_TASK TO CARRY OUT_: Please return every line below that contains the string "deliver".

_RECORDS FOR PROCESSING_:
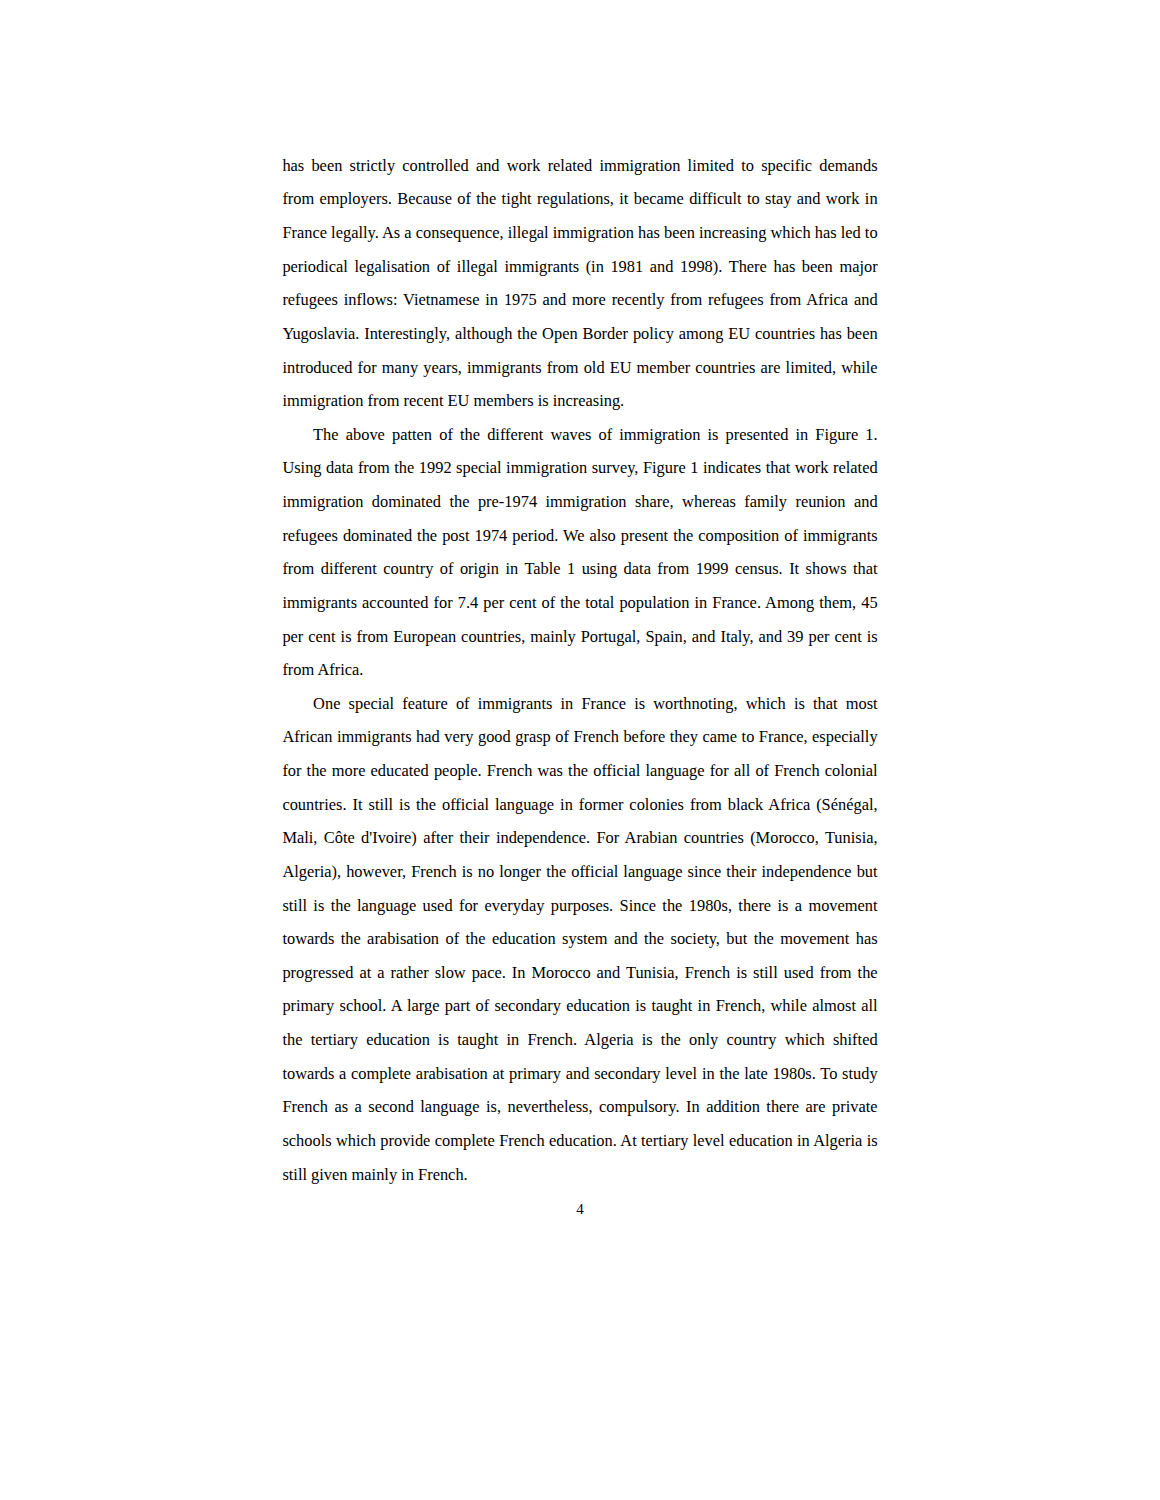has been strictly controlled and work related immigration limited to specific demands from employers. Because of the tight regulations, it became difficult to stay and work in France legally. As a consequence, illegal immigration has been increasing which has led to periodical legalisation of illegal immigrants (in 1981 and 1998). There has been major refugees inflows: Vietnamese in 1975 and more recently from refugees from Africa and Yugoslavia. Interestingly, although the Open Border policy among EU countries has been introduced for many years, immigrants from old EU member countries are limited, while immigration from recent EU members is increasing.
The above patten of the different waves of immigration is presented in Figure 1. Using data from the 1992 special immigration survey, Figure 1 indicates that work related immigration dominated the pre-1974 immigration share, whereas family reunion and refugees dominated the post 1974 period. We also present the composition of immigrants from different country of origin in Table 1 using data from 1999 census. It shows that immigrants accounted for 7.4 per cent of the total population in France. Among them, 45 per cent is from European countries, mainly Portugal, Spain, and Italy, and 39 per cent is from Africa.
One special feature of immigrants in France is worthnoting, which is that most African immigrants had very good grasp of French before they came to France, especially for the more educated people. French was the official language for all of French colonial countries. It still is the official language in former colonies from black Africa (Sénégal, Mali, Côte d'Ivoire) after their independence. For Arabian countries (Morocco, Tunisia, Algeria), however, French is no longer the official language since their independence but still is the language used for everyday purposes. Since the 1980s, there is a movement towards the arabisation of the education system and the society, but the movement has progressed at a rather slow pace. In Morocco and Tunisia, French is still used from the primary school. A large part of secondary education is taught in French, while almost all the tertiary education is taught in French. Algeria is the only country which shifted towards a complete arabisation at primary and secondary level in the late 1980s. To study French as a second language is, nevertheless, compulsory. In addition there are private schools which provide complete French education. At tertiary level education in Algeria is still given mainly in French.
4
--
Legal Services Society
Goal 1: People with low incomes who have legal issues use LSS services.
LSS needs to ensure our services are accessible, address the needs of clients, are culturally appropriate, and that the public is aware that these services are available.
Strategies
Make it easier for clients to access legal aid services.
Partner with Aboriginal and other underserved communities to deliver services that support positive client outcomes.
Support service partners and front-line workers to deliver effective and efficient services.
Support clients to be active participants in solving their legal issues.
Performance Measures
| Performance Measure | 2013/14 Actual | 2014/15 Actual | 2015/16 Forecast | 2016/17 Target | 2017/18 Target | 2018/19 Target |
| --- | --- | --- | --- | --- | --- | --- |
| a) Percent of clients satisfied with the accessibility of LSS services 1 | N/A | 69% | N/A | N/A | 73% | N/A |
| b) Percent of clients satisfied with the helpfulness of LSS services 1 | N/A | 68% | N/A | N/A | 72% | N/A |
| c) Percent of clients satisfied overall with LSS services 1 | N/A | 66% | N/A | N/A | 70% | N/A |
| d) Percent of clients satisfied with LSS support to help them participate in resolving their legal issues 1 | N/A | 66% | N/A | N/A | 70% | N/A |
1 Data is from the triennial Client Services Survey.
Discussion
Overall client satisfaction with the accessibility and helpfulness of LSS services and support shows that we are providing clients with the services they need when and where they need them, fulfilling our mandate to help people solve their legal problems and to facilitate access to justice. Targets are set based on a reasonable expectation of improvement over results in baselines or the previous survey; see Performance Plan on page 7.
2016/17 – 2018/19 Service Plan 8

_YOUR SOLUTION_:
Partner with Aboriginal and other underserved communities to deliver services that support positive client outcomes.
Support service partners and front-line workers to deliver effective and efficient services.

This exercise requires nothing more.